The targeting of Amerindian communities

NEARING every elections’ year, Opposition Political Parties target the Amerindian communities, attempting to convince them that the Government is neglecting them.These communities are perceived to be facilitators to shifting the ‘balance of power’ to a Third Force in the local political arena. So, regardless of the well-documented and highly-visible reality that Government has sustained an unprecedented dynamism in the provision of services and social enhancement interventions in Amerindian communities, Opposition politicians and their allies in the media continually attempt to mislead them into believing that the opposite is true. They do this by obfuscating the facts and presenting false pictures of caring for their welfare, when, in essence, their manipulations and strategising can only lead to a derailment and/or an inhibitor of Government’s Hinterland development drive.

As in the current situation, where the APA, along with protagonists such as Janet Bulkan, are using nefarious arguments and strategies to stymie the momentum of Guyana’s Low-Carbon Development Strategy (LCDS), which will benefit Amerindians in a very tangible way, because it can impel development in Amerindian communities at a highly-accelerated rate.
The APA and Janet Bulkan are supporters of an Opposition Party which they hope will be the catalyst that will lead to the removal of the PPP/C Government at the next General Elections. This is the nefarious agenda behind their prognostications, strategising, and ostensible caring of Guyana’s Indigenous peoples.
It is a sad reality in this country, and in many other developing nations, that individuals representing funding agencies arrive in the host countries either with pre-conceived ideas from false information fed them by Opposition lobby forces, or, upon their arrival, they immerse themselves in the socialising circuit and, without doing any comprehensive, non-prejudicial ground assessments, they join with individuals and organisations to direct funding whereby monies meant to help the disempowered and the vulnerable finds itself into the pockets of a few persons who term themselves administrators of skillfully-concocted ‘programmes.’ Whether the representatives benefit in any way, either in cash or kind, is moot, because they are not doing their work efficiently and effectively.
Their prejudice is glaring in the discrimination shown to the Women’s Progressive Organisation (WPO) which, because of its affiliation to the ruling party is denied assistance from funding agencies on the basis that the organisation is a political one.
But there is no organisation that has helped to empower women, especially in the rural communities, as the WPO has done for decades.

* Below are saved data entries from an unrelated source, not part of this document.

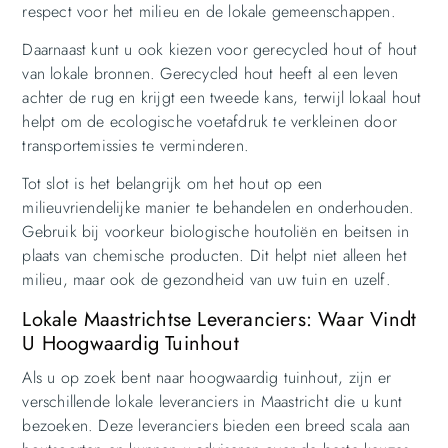
respect voor het milieu en de lokale gemeenschappen.
Daarnaast kunt u ook kiezen voor gerecycled hout of hout
van lokale bronnen. Gerecycled hout heeft al een leven
achter de rug en krijgt een tweede kans, terwijl lokaal hout
helpt om de ecologische voetafdruk te verkleinen door
transportemissies te verminderen.
Tot slot is het belangrijk om het hout op een
milieuvriendelijke manier te behandelen en onderhouden.
Gebruik bij voorkeur biologische houtoliën en beitsen in
plaats van chemische producten. Dit helpt niet alleen het
milieu, maar ook de gezondheid van uw tuin en uzelf.
Lokale Maastrichtse Leveranciers: Waar Vindt
U Hoogwaardig Tuinhout
Als u op zoek bent naar hoogwaardig tuinhout, zijn er
verschillende lokale leveranciers in Maastricht die u kunt
bezoeken. Deze leveranciers bieden een breed scala aan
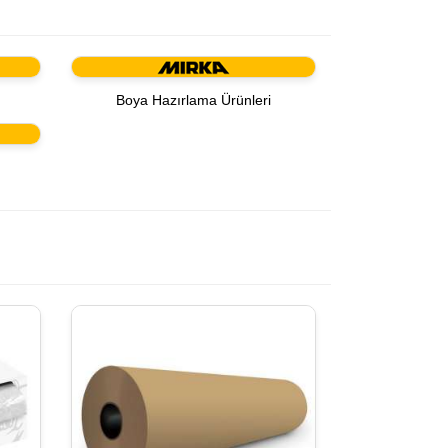
Boya Hazırlama Ürünleri
r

Its formation and history of service to the Guyanese poor has been conceptualised and driven by this ideal.
And the argument of its political affiliation is a nebulous one, because there are several politically-linked organisations that have been receiving massive funding from International Funding Agencies and local bodies on the basis that they are helping to, among other things, curb violence against women (which is escalating), providing counseling services on HIV/AIDS, unwanted pregnancies, etc., but in reality little is done except that persons who used to stand at corners to catch minibus and live in rented apartments are now driving in RAV-4s and own near-palaces.
On the same basis of political affiliation funding agencies should look at the agenda of the APA and then determine whether it is representing the rights of Guyana’s Indigenous peoples or pursuing the interests of the political party of which it is an arm.
After much effort the Norwegians have recognised the solid case Guyana has to benefit financially from its rainforests through the Government’s LCDS, and, much to the credit of that country, they have acted upon that recognition. The Opposition has gone into a frenzy to deny the first people and other communities the benefits that would accrue from the Norwegian deal by attempting in various ways to sabotage the deal. Why in the name of God would they want to deny the Guyanese people badly-needed funds to mitigate the effects of climate change that is devastating our agricultural sector and our hinterland communities, in particular, and the Guyanese nation on the whole?
The United Nations has unequivocally supported Guyana’s Amerindian Act on the basis that Guyana has the second best Indigenous Act in the world, so why is the APA so intent on misinforming the Indigenous people that they are being discriminated against?
The APA’s contentions and the contents of Bulkan’s letter, written a while ago under the caption, “The basic data on which the LCDS ideas are founded are still to be placed in the public domain” belie the fact that, apart from nationwide interactions and consultations the media have been saturated with the LCDS on an almost daily basis.
The PPP/C Government has addressed the issue of Amerindian land rights when no-one else cared, with millionaire logging families grabbing Amerindian lands and mining companies destroying indigenous survival systems, including vital water sources.
While everyone is pursuing agendas inimical to the welfare of the Amerindian peoples, including funding agencies that support these individual and bodies, the Government continues on its path to provide relief to Guyana’s first peoples and to create systems and programmes that continually empower the indigenous peoples who, for decades before the advent of the current administration, were a marginalised, almost forgotten people in this land.
And while the developmental imperatives of this nation would be greatly accelerated if the Government’s LCDS generate additional income for this country, the Amerindian people’s welfare would always be given priority, because their contribution to the national development paradigm is now being given due recognition and respect by successive PPP/C Governments.